In the case of Beaver v. Licking Valley Local School Dist. Bd. of Edn., 2015-Ohio-4557, a court upheld a student’s suspension and expulsion. The student appealed the discipline alleging multiple procedural violations in the suspension/expulsion process including: (1) the notice of expulsion only referenced one public agency that works toward improving student attitudes and behavior, with no contact information, and did not list any private agencies; (2) the notice of expulsion was not addressed to the student; and (3) the superintendent held the expulsion hearing less than three school days after the notice of intent to expel was given.
The court rejected each of these claims holding that (1) R.C. 3313.66(D) does not require a school district to list more than one agency that works toward improving those aspects of the pupil’s attitudes and behavior that contributed to the incident that gave rise to the pupil’s expulsion and the omission of the agency’s contact information did not impact the student’s rights even though the contact information is required to be included by law; (2) pursuant to R.C. 3313.66(D), the notice of expulsion need only be provided to the parent, custodian, or guardian – it is the notice of intent to expel that must be sent to both the student and guardian; and (3) because the school year ended before the third school day, the superintendent was not required to wait until the next school year to hold the expulsion hearing.

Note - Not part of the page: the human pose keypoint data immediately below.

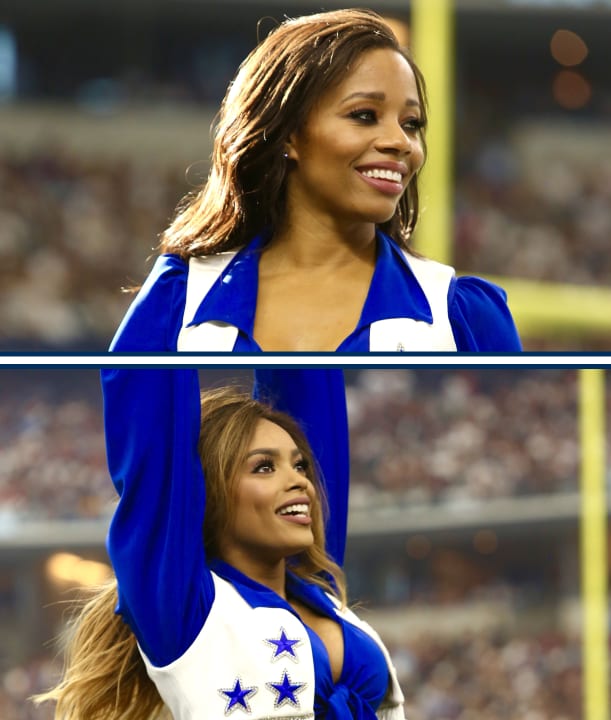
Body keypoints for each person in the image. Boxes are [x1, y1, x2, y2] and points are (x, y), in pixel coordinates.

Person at [110, 9, 520, 352]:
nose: (401, 142)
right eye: (364, 115)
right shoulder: (176, 304)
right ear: (289, 135)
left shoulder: (465, 319)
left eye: (411, 123)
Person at [35, 368, 406, 718]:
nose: (300, 482)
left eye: (300, 465)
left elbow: (306, 365)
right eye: (264, 467)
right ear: (208, 494)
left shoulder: (319, 590)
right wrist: (173, 300)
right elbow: (147, 383)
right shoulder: (186, 614)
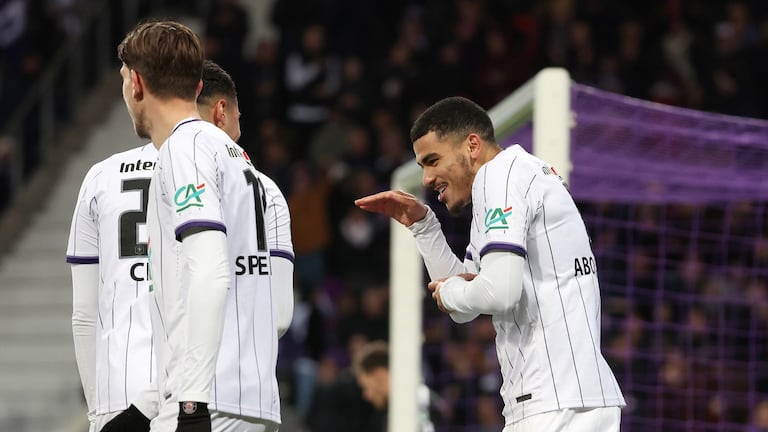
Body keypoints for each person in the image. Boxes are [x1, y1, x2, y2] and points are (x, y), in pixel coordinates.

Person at [354, 96, 625, 431]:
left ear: (471, 145)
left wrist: (452, 292)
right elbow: (468, 301)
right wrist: (424, 227)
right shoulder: (507, 181)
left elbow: (499, 292)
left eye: (433, 160)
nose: (425, 179)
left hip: (556, 402)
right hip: (566, 399)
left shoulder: (500, 176)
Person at [67, 56, 294, 432]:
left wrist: (99, 411)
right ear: (220, 110)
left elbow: (84, 314)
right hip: (221, 390)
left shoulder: (101, 177)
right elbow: (278, 315)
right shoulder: (262, 188)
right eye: (240, 116)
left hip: (134, 390)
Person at [352, 340, 439, 432]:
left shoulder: (417, 404)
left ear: (380, 375)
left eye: (366, 387)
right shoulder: (399, 409)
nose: (366, 395)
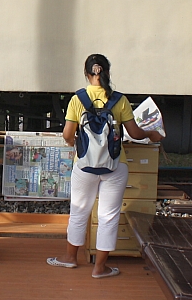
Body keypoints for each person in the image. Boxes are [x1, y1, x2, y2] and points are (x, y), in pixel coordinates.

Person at [47, 54, 164, 278]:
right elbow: (135, 133)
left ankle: (71, 258)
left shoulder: (77, 99)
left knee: (79, 212)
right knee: (108, 216)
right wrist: (152, 133)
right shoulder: (120, 100)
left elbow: (68, 134)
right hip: (115, 166)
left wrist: (75, 144)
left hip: (84, 166)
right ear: (108, 72)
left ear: (86, 73)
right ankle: (100, 268)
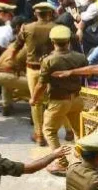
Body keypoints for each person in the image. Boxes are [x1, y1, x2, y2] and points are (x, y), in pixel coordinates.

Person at [30, 25, 88, 176]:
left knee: (49, 130)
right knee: (79, 130)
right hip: (77, 99)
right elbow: (88, 75)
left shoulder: (49, 60)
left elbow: (41, 84)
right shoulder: (80, 57)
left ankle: (62, 163)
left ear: (52, 41)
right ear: (68, 40)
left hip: (58, 101)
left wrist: (34, 99)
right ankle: (85, 158)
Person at [13, 2, 57, 146]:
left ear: (35, 14)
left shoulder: (26, 27)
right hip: (52, 69)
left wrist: (15, 62)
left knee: (36, 101)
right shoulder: (57, 28)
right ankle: (65, 131)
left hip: (33, 69)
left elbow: (16, 47)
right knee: (54, 100)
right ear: (50, 13)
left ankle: (39, 135)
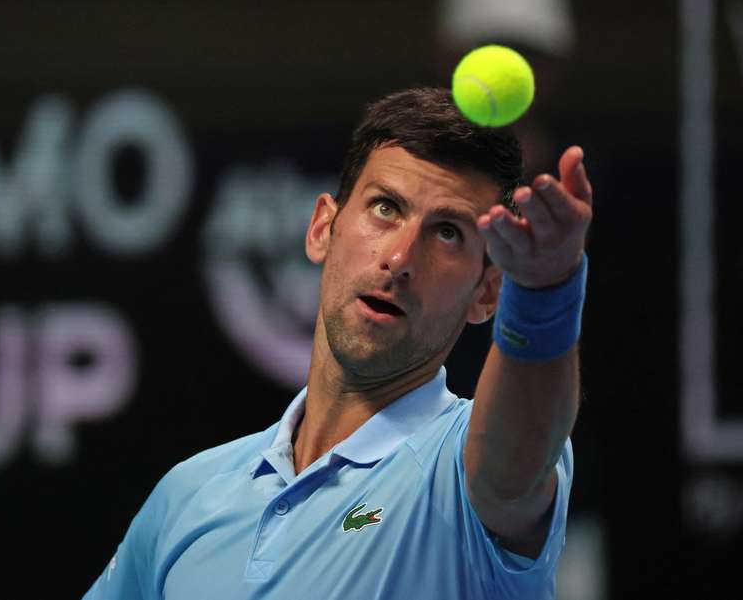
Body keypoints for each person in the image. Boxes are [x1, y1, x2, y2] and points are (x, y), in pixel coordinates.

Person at [83, 87, 592, 599]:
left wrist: (545, 292)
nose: (400, 258)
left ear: (487, 294)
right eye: (386, 208)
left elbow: (514, 470)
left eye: (447, 234)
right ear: (322, 226)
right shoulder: (188, 496)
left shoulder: (460, 468)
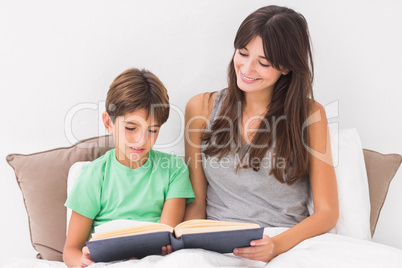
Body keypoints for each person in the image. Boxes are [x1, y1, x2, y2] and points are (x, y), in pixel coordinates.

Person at [184, 5, 339, 263]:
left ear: (286, 67)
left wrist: (275, 245)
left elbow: (327, 212)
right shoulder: (200, 108)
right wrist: (184, 239)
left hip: (285, 241)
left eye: (263, 63)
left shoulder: (311, 115)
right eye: (242, 53)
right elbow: (197, 204)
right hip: (217, 241)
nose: (246, 69)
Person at [63, 68, 195, 267]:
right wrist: (83, 263)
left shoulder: (174, 170)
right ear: (109, 122)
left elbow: (165, 234)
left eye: (152, 130)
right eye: (131, 128)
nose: (141, 140)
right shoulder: (94, 175)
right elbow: (70, 249)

This case should serve as a reminder to school officials that even minor procedural errors in the suspension and expulsion process can result in administrative appeals and challenges. In this case, it appears that the court was willing to overlook any alleged procedural deficiencies in order to uphold the discipline – perhaps because the student, who already had an extensive discipline history, called his teacher a “f*%ng b&$ch.” Future disciplinary appeals may not involve students as unsympathetic as this one.